Summer 2012 Table of Contents

Coaching, a Life

Basketball coach has the game in his blood

| From Commonwealth | By Amy Sutherland

Joe Jones says his father’s lessons on work ethic and the importance of giving all you have to whatever you do have shaped him as a coach and as a person. Photos by Kalman Zabarsky

Growing up on Long Island, Joe Jones spent summer days in the jungle-like heat of a dry cleaner’s, watching his father press clothes. It wasn’t his choice. Each morning his father roused him and his brothers, James and John, and insis­ted they join him on the job. Amid the hot steam and the hissing of the press, their father would preach the virtues of hard work and of being a stand-up person. The memory still makes Jones roll his eyes.

“I hated it,” he says.

Now the 46-year-old Jones, head coach of the BU men’s basketball team, looks back on those days as formative. His dad taught him a near-blistering work ethic and the importance of giving all you have to whatever you do, even pressing shirts, les­sons he says shaped him as a coach and as a person.

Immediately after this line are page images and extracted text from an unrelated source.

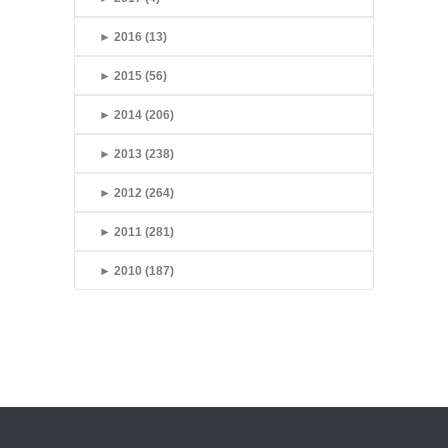
►
2016 (13)
►
2015 (56)
►
2014 (206)
►
2013 (238)
►
2012 (264)
►
2011 (281)
►
2010 (187)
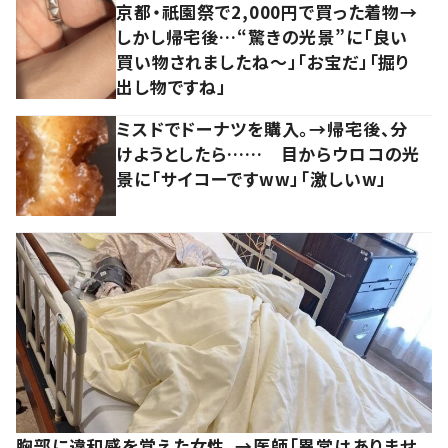
京都・祇園祭で2,000円で買った着物→
しかし帰宅後…“驚きの光景”に「良い
買い物されましたね～」「お宝だ」「掘り
出し物ですね」
ミスドでドーナツを購入。→帰宅後、分
けようとしたら…… 目からウロコの光
景に「サイコーですww」「激しいw」
胸部に違和感を覚えた女性。→医師「異常はありませ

That foundation has served Jones well. His coaching career includes a stint as head coach at Columbia University and an assistant coach position at Boston College before being hired by BU in June 2011, roughly four months later than the ideal time to take the reins. The fact that he was replacing the popular Pat Chambers and inheriting a title-winning team just added to the pressure. Undeterred, Jones did what he always does: worked hard.

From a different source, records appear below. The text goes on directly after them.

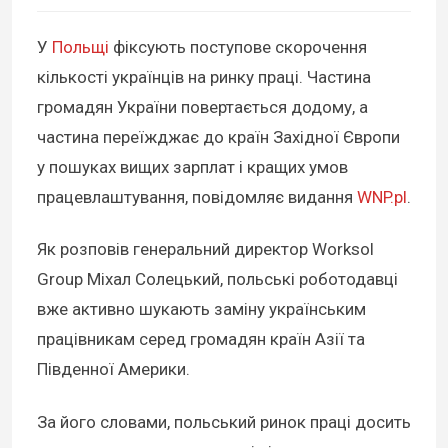
У
Польщі
фіксують поступове скорочення
кількості українців на ринку праці. Частина
громадян України повертається додому, а
частина переїжджає до країн Західної Європи
у пошуках вищих зарплат і кращих умов
працевлаштування, повідомляє видання
WNP.pl
.
Як розповів генеральний директор Worksol
Group Міхал Солецький, польські роботодавці
вже активно шукають заміну українським
працівникам серед громадян країн Азії та
Південної Америки.
За його словами, польський ринок праці досить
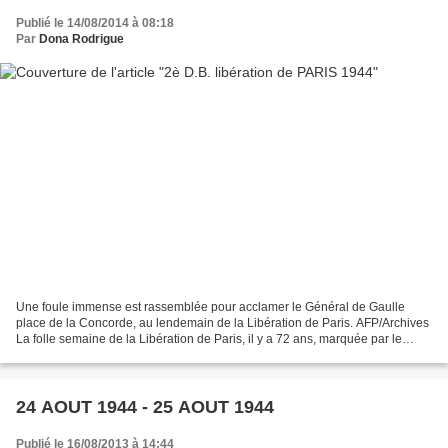
Publié le 14/08/2014 à 08:18
Par
Dona Rodrigue
Une foule immense est rassemblée pour acclamer le Général de Gaulle
place de la Concorde, au lendemain de la Libération de Paris. AFP/Archives
La folle semaine de la Libération de Paris, il y a 72 ans, marquée par le
soulèvement de la capitale contre...
24 AOUT 1944 - 25 AOUT 1944
Publié le 16/08/2013 à 14:44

The regular season was a roller-coaster ride, with highs that included a vic­tory over BC for the first time in 37 years and lows that included a seven-game losing streak. Although the team was 16 and 16 overall, with a tough nonconference schedule, it was 12 and 4 in America East conference games. BU lost 53-49 in the conference tournament quarterfinals to Hartford.

Jones played guard on his high school basketball team with his brother James, who is a year older. He was a good shooter and an analytical player, says James, who admits that the brothers were competitive, to the point that they once got into a fight on the court. It was only later, after both became coaches, that they decided they liked each other. Now they talk on the phone most days, about family and basketball.

Each played college bas­ketball, James at SUNY Albany and Joe at SUNY Oswego. James then took a job coaching at his alma mater, and Joe became assistant coach at Hofstra University, where he quickly earned a reputation as a top-notch recruiter. He moved on to Villanova University, working under head coach Jay Wright, the man he credits with teaching him 90 percent of what he knows about coaching.

In 2003, Jones landed the head coach job at Columbia, taking over a team with a miserable 2 and 25 record. He found himself having to compete with his brother, who by then was at Yale. The brothers had once enjoyed besting each other, but that time had long since passed. “There was no winner,” says James, now Yale’s men’s basketball head coach.

By 2010 Jones was look­ing for a change. He and his wife wanted to raise their two young children in the suburbs, not in Man­hattan, where they lived near Columbia. He made an unconventional move, signing on as an assistant coach at BC under head coach Steve Donahue. It was a sabbatical of sorts, a rare chance to step out of the limelight and recon­sider the game he loved.

“Once I was able to put my ego aside, it was wonderful,” Jones says. He learned not to take losses so hard, how to be a better recruiter, and to have a little more balance in his life.

In a college basketball coach’s life, however, bal­ance is a relative term. At BU, Jones starts most morn­ings during the season by dropping his kids off at school and going for a run. The rest of the day is taken up by meetings, practice, and game videotapes. Jones then heads home at 7 or 8 in the evening so he can say good night to his kids. Then he watches more videotapes late into the night. When at last he goes to bed, he dreams about basketball.